··· Data section ···

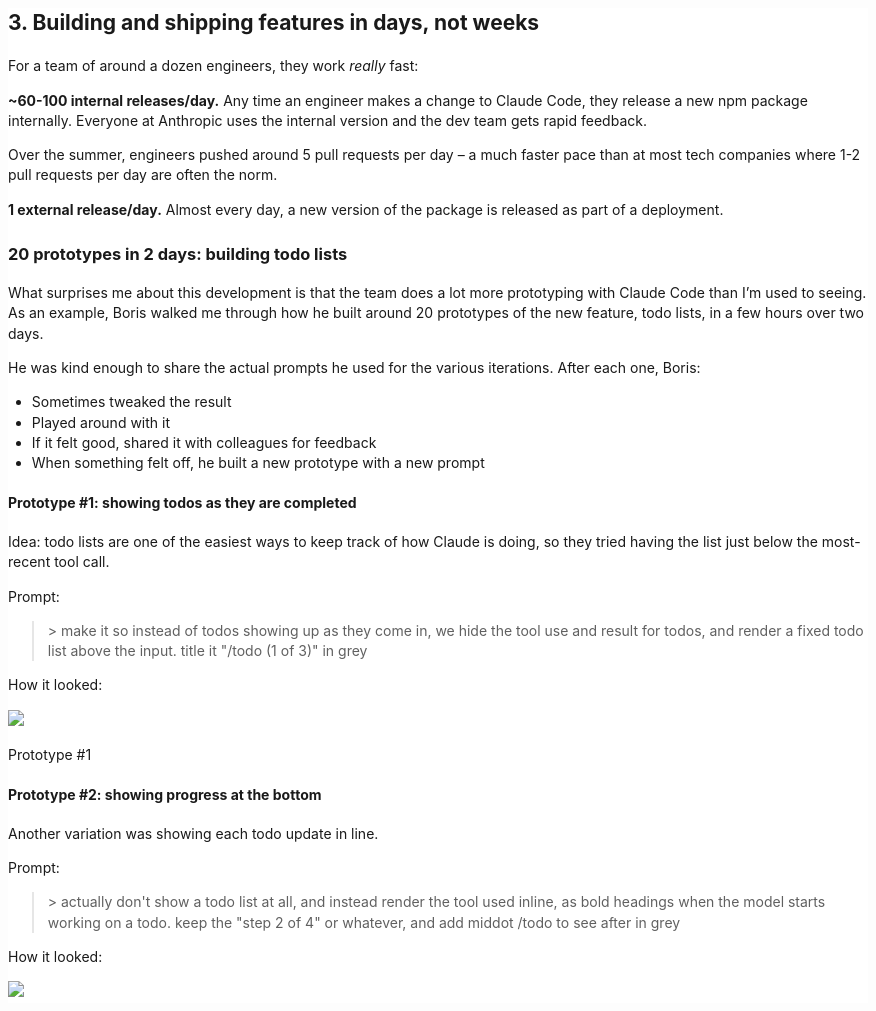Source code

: ## 3\. Building and shipping features in days, not weeks

For a team of around a dozen engineers, they work *really* fast:

**~60-100 internal releases/day.** Any time an engineer makes a change to Claude Code, they release a new npm package internally. Everyone at Anthropic uses the internal version and the dev team gets rapid feedback.

Over the summer, engineers pushed around 5 pull requests per day – a much faster pace than at most tech companies where 1-2 pull requests per day are often the norm.

**1 external release/day.** Almost every day, a new version of the package is released as part of a deployment.

### 20 prototypes in 2 days: building todo lists

What surprises me about this development is that the team does a lot more prototyping with Claude Code than I’m used to seeing. As an example, Boris walked me through how he built around 20 prototypes of the new feature, todo lists, in a few hours over two days.

He was kind enough to share the actual prompts he used for the various iterations. After each one, Boris:

- Sometimes tweaked the result
- Played around with it
- If it felt good, shared it with colleagues for feedback
- When something felt off, he built a new prototype with a new prompt

#### Prototype #1: showing todos as they are completed

Idea: todo lists are one of the easiest ways to keep track of how Claude is doing, so they tried having the list just below the most-recent tool call.

Prompt:

> \> make it so instead of todos showing up as they come in, we hide the tool use and result for todos, and render a fixed todo list above the input. title it "/todo (1 of 3)" in grey

How it looked:

![](https://substackcdn.com/image/fetch/$s_!y-m6!,w_424,c_limit,f_webp,q_auto:good,fl_progressive:steep/https%3A%2F%2Fsubstack-post-media.s3.amazonaws.com%2Fpublic%2Fimages%2F534bd2bd-b75c-4fdf-92cb-cafec6896142_1600x963.png)

Prototype #1

#### Prototype #2: showing progress at the bottom

Another variation was showing each todo update in line.

Prompt:

> \> actually don't show a todo list at all, and instead render the tool used inline, as bold headings when the model starts working on a todo. keep the "step 2 of 4" or whatever, and add middot /todo to see after in grey

How it looked:

![](https://substackcdn.com/image/fetch/$s_!ii2j!,w_424,c_limit,f_webp,q_auto:good,fl_progressive:steep/https%3A%2F%2Fsubstack-post-media.s3.amazonaws.com%2Fpublic%2Fimages%2Fa6e5cc77-f18b-4caa-9332-0010a088e06d_1600x1047.png)
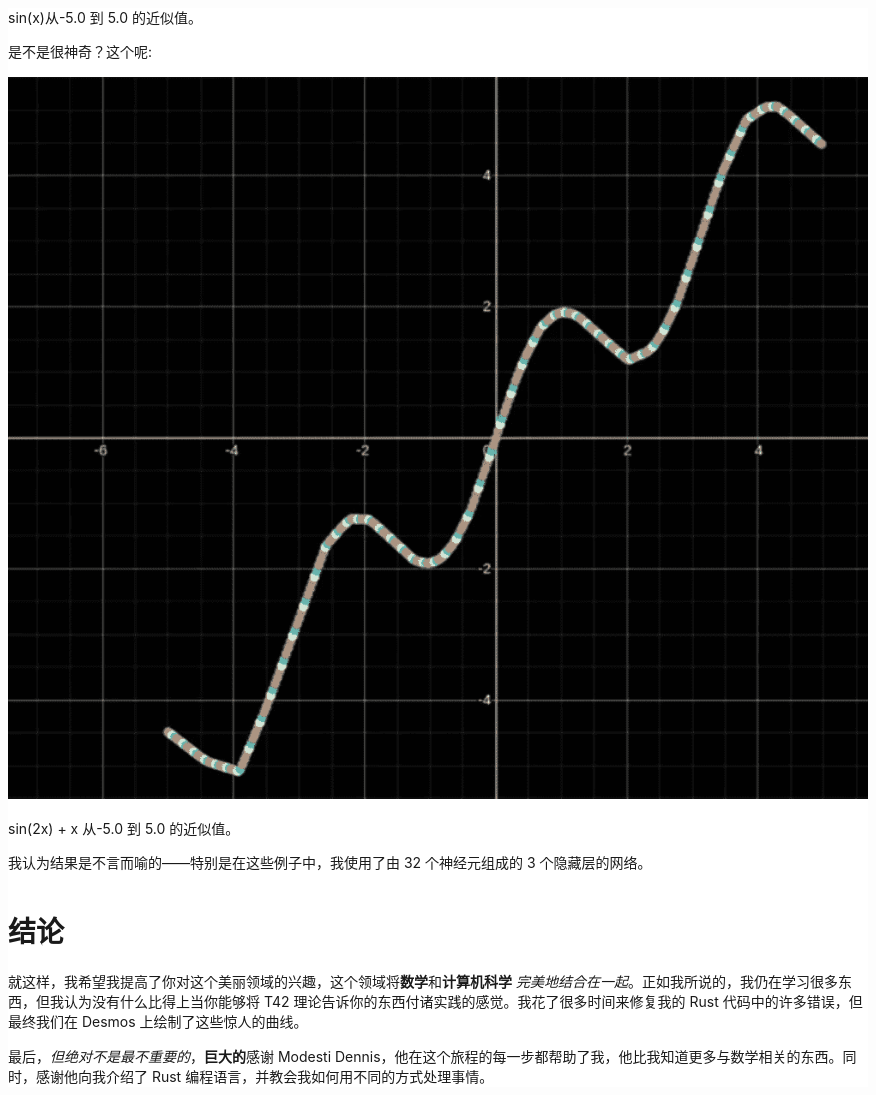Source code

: sin(x)从-5.0 到 5.0 的近似值。

是不是很神奇？这个呢:

![](img/8e1bba44a228bd3e4026fa1cc394f385.png)

sin(2x) + x 从-5.0 到 5.0 的近似值。

我认为结果是不言而喻的——特别是在这些例子中，我使用了由 32 个神经元组成的 3 个隐藏层的网络。

# 结论

就这样，我希望我提高了你对这个美丽领域的兴趣，这个领域将**数学**和**计算机科学** *完美地结合在一起*。正如我所说的，我仍在学习很多东西，但我认为没有什么比得上当你能够将 T42 理论告诉你的东西付诸实践的感觉。我花了很多时间来修复我的 Rust 代码中的许多错误，但最终我们在 Desmos 上绘制了这些惊人的曲线。

最后，*但绝对不是最不重要的*，**巨大的**感谢 Modesti Dennis，他在这个旅程的每一步都帮助了我，他比我知道更多与数学相关的东西。同时，感谢他向我介绍了 Rust 编程语言，并教会我如何用不同的方式处理事情。
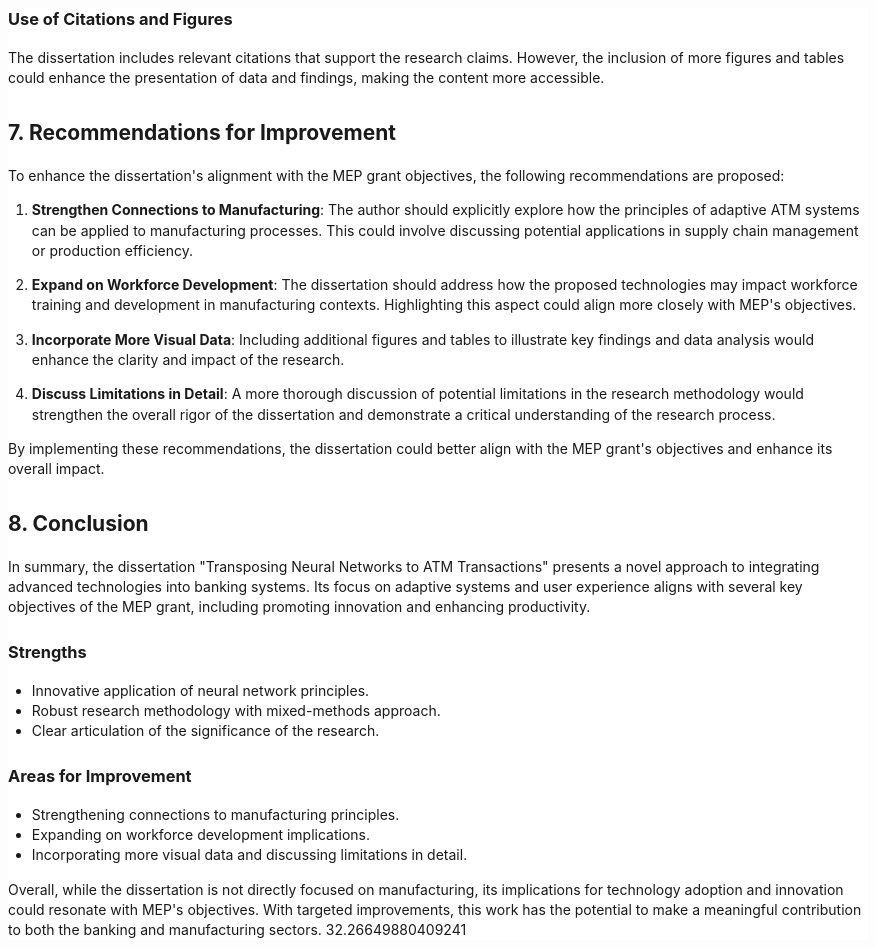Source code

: ### Use of Citations and Figures
The dissertation includes relevant citations that support the research claims. However, the inclusion of more figures and tables could enhance the presentation of data and findings, making the content more accessible.

## 7. Recommendations for Improvement

To enhance the dissertation's alignment with the MEP grant objectives, the following recommendations are proposed:

1. **Strengthen Connections to Manufacturing**: The author should explicitly explore how the principles of adaptive ATM systems can be applied to manufacturing processes. This could involve discussing potential applications in supply chain management or production efficiency.

2. **Expand on Workforce Development**: The dissertation should address how the proposed technologies may impact workforce training and development in manufacturing contexts. Highlighting this aspect could align more closely with MEP's objectives.

3. **Incorporate More Visual Data**: Including additional figures and tables to illustrate key findings and data analysis would enhance the clarity and impact of the research.

4. **Discuss Limitations in Detail**: A more thorough discussion of potential limitations in the research methodology would strengthen the overall rigor of the dissertation and demonstrate a critical understanding of the research process.

By implementing these recommendations, the dissertation could better align with the MEP grant's objectives and enhance its overall impact.

## 8. Conclusion

In summary, the dissertation "Transposing Neural Networks to ATM Transactions" presents a novel approach to integrating advanced technologies into banking systems. Its focus on adaptive systems and user experience aligns with several key objectives of the MEP grant, including promoting innovation and enhancing productivity. 

### Strengths
- Innovative application of neural network principles.
- Robust research methodology with mixed-methods approach.
- Clear articulation of the significance of the research.

### Areas for Improvement
- Strengthening connections to manufacturing principles.
- Expanding on workforce development implications.
- Incorporating more visual data and discussing limitations in detail.

Overall, while the dissertation is not directly focused on manufacturing, its implications for technology adoption and innovation could resonate with MEP's objectives. With targeted improvements, this work has the potential to make a meaningful contribution to both the banking and manufacturing sectors. 32.26649880409241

···

Reprint exactly the lines above that start at the one with "days, not weeks" and end at the one with "gets rapid feedback.", keeping both and adding none.

: ## 3\. Building and shipping features in days, not weeks

For a team of around a dozen engineers, they work *really* fast:

**~60-100 internal releases/day.** Any time an engineer makes a change to Claude Code, they release a new npm package internally. Everyone at Anthropic uses the internal version and the dev team gets rapid feedback.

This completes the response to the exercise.